> [やること]
1. ハノイでのSIMカード購入の記事から、「ベトナム・ハノイ市で公安省傘」を含む言葉から始めて、「Telecommunications Corporation (以下、GTEL)のSIMカードを購入したので紹介する。」のところまでをそのまま書き写してください。
2. ハノイでのSIMカード購入の記事によると、ベトナム国籍でない人はIDカードの代わりに何を使えますか。

> [抜き出した文章]
※ ※ ※
ベトナム・ハノイ市で公安省傘下GmobileのSIMカードを購入、警察署内でも販売
- 2019年04月26日
- Report
ベトナムの首都・ハノイ市を訪問して同国の移動体通信事業者(MNO)であるGlobal Telecommunications Corporation (以下、GTEL)のSIMカードを購入したので紹介する。
ベトナムではポストペイド契約とプリペイド契約ともにSIMカードの利用にあたり実名登録を義務化し、ベトナムの政府機関で電気通信分野の規制を司る情報通信省(Ministry of Information and Communications:MIC)は2018年4月24日までにIDカードの情報と顔写真を登録するよう要求していた。
そのため、ベトナムでプリペイドSIMカードを購入する場合はIDカードの提示と顔写真の撮影が必須となる。
なお、ベトナム国籍でない場合は有効な旅券をIDカードの代わりに使えるため、日本国籍であれば日本国旅券で問題ない。
※ ※ ※
> [データの抜粋]
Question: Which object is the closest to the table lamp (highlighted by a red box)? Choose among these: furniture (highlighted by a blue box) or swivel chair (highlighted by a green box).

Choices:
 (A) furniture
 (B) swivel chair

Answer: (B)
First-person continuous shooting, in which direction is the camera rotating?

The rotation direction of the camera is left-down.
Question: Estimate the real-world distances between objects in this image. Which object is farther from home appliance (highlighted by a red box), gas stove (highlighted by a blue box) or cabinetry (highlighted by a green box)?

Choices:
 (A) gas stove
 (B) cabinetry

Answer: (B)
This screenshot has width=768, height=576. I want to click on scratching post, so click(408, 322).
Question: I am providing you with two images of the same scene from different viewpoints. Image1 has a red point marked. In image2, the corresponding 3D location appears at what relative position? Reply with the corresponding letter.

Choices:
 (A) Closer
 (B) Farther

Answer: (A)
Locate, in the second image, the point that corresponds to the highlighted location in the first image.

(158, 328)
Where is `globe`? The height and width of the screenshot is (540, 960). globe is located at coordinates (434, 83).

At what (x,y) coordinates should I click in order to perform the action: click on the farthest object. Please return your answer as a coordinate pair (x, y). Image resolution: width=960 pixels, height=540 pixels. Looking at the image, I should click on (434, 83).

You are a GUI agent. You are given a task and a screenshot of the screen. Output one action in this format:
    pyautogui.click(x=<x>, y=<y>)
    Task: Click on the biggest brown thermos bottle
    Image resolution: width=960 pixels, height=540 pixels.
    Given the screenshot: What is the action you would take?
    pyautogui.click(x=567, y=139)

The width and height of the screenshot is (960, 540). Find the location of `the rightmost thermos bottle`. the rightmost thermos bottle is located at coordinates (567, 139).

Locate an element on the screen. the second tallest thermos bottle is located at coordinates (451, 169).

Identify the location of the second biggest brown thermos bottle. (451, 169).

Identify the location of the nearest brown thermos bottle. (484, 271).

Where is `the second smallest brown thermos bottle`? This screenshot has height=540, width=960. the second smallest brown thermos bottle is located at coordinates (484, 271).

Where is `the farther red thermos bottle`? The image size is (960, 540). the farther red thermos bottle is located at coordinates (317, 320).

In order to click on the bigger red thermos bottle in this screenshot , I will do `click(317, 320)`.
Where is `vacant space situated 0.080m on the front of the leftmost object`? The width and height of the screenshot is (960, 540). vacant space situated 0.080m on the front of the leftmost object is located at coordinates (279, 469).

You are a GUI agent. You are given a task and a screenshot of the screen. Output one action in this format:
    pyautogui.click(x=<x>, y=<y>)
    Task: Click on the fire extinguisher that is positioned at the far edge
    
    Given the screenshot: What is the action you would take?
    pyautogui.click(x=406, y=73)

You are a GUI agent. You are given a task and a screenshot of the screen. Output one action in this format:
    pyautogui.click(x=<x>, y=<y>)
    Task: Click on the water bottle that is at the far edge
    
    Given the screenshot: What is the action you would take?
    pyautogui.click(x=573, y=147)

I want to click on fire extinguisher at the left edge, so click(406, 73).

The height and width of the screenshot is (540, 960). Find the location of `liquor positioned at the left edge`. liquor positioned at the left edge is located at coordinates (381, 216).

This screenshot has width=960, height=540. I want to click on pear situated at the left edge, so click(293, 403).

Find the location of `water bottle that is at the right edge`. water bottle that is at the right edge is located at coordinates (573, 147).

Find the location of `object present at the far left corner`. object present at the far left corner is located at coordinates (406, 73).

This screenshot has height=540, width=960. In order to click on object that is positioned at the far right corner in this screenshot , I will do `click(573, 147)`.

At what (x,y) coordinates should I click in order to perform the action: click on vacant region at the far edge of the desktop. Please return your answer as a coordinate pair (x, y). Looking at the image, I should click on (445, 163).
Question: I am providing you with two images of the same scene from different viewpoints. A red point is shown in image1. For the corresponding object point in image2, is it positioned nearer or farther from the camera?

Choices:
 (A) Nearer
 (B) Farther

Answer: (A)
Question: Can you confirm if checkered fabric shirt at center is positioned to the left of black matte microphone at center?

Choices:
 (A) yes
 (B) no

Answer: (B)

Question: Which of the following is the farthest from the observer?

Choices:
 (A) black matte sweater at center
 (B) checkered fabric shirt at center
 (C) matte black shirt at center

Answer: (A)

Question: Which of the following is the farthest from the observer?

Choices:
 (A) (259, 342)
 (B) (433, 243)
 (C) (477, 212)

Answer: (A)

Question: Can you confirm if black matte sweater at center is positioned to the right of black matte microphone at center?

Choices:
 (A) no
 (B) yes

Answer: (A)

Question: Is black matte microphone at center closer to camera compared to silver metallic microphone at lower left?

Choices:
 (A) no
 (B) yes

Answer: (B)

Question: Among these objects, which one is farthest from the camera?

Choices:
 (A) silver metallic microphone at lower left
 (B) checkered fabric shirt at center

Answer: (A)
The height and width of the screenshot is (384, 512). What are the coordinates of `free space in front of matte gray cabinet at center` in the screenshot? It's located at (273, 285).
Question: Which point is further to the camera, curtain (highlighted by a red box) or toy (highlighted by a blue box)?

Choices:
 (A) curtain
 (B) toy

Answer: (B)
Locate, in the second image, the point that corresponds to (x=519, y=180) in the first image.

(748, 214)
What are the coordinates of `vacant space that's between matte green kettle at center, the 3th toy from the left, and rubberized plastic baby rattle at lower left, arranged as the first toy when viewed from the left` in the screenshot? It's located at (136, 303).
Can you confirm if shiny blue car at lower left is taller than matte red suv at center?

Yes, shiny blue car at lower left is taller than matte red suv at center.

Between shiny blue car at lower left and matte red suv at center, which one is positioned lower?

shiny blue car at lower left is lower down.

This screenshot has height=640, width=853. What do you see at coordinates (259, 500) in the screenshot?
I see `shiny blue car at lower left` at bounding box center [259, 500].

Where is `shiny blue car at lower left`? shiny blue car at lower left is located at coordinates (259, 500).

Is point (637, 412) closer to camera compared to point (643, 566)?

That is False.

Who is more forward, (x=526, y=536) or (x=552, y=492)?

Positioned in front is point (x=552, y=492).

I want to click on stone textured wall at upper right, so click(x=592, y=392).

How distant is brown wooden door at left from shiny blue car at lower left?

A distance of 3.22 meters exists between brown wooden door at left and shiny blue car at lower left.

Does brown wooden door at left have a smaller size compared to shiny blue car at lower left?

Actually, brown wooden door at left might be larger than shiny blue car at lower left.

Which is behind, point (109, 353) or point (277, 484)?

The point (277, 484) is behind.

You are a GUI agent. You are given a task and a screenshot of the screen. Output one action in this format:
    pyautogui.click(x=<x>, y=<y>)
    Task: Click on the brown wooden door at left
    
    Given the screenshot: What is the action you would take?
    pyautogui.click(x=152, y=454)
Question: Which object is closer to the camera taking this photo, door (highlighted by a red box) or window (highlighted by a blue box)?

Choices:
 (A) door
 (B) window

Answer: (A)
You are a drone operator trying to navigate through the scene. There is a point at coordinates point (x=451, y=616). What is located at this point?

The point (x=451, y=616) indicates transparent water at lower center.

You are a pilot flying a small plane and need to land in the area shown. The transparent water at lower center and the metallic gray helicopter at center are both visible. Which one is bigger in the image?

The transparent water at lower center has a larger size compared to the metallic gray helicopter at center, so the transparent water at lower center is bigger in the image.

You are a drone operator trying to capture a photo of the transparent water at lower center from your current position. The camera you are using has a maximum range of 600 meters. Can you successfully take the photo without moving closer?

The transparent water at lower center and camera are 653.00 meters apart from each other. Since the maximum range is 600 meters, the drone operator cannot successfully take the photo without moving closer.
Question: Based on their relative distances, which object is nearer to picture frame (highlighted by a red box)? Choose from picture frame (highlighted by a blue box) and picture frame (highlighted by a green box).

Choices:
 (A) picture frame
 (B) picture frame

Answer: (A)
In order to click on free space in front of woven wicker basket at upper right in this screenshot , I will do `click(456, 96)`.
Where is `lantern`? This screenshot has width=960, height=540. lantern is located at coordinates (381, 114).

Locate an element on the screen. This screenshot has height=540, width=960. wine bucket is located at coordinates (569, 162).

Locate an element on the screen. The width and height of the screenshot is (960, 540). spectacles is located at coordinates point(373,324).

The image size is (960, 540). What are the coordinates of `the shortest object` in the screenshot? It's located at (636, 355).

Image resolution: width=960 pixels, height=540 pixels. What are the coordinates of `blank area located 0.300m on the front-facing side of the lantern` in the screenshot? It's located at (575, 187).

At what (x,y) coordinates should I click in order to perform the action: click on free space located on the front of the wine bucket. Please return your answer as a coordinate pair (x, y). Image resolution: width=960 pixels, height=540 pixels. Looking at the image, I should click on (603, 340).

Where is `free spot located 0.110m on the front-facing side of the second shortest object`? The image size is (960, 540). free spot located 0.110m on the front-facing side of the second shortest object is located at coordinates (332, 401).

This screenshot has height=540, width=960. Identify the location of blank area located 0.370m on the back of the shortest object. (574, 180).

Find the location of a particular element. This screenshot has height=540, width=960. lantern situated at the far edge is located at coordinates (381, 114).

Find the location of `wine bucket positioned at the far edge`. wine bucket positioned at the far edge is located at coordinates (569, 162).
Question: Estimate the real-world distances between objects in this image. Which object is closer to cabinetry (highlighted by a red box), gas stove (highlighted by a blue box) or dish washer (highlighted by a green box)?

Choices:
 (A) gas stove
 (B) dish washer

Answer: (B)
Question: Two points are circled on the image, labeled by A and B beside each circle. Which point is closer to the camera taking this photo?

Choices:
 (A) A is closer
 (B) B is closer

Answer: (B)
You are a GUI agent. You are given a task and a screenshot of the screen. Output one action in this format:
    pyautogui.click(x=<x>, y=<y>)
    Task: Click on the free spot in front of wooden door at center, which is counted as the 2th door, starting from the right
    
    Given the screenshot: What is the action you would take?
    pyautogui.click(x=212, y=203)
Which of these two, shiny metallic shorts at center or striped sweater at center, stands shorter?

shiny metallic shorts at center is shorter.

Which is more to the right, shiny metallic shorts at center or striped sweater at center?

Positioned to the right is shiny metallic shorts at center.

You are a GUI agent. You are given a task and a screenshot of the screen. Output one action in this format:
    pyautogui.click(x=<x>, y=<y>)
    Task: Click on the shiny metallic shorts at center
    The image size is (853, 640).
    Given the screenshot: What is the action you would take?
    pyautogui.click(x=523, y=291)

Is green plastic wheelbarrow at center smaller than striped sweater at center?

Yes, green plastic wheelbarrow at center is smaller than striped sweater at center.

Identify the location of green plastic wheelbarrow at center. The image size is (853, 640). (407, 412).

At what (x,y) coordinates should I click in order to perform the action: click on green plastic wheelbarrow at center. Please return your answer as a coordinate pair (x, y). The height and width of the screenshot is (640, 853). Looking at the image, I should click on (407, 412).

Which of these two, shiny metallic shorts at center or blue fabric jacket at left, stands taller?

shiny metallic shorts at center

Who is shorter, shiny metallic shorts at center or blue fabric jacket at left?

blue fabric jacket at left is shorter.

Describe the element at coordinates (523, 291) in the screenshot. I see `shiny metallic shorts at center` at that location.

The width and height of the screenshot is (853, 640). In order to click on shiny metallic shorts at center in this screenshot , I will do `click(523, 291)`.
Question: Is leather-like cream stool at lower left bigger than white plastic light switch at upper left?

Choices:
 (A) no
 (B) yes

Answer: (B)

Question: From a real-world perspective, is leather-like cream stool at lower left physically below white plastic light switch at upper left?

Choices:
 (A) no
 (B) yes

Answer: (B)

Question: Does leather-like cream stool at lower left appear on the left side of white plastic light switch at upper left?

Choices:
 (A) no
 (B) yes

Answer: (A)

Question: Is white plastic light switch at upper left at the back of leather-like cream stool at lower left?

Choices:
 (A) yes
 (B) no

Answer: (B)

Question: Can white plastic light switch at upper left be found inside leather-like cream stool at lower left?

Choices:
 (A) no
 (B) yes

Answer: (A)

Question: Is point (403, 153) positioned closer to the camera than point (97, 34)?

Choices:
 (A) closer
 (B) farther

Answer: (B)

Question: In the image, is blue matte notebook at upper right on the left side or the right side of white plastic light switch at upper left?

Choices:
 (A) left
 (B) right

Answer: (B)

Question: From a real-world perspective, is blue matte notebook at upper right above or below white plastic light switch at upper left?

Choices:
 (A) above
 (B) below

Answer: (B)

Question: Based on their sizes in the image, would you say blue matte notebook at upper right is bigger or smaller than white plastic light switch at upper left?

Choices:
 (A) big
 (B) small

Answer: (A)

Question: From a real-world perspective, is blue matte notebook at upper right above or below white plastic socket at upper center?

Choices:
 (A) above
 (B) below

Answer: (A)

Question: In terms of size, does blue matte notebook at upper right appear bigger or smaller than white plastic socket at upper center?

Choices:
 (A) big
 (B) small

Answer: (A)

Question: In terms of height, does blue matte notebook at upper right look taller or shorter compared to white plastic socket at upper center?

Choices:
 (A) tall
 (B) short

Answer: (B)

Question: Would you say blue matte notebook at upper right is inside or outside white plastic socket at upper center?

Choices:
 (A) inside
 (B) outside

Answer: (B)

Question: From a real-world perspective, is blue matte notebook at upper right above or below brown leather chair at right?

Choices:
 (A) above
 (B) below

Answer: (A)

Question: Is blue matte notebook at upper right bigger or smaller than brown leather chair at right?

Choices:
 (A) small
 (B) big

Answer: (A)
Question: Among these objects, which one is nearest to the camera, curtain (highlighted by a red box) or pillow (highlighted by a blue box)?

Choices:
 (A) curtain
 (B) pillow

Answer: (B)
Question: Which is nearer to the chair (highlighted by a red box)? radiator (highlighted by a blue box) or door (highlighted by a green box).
※ ※ ※
> [答え]
1.
ベトナム・ハノイ市で公安省傘下GmobileのSIMカードを購入、警察署内でも販売
- 2019年04月26日
- Report
ベトナムの首都・ハノイ市を訪問して同国の移動体通信事業者(MNO)であるGlobal Telecommunications Corporation (以下、GTEL)のSIMカードを購入したので紹介する。

2. 有効な旅券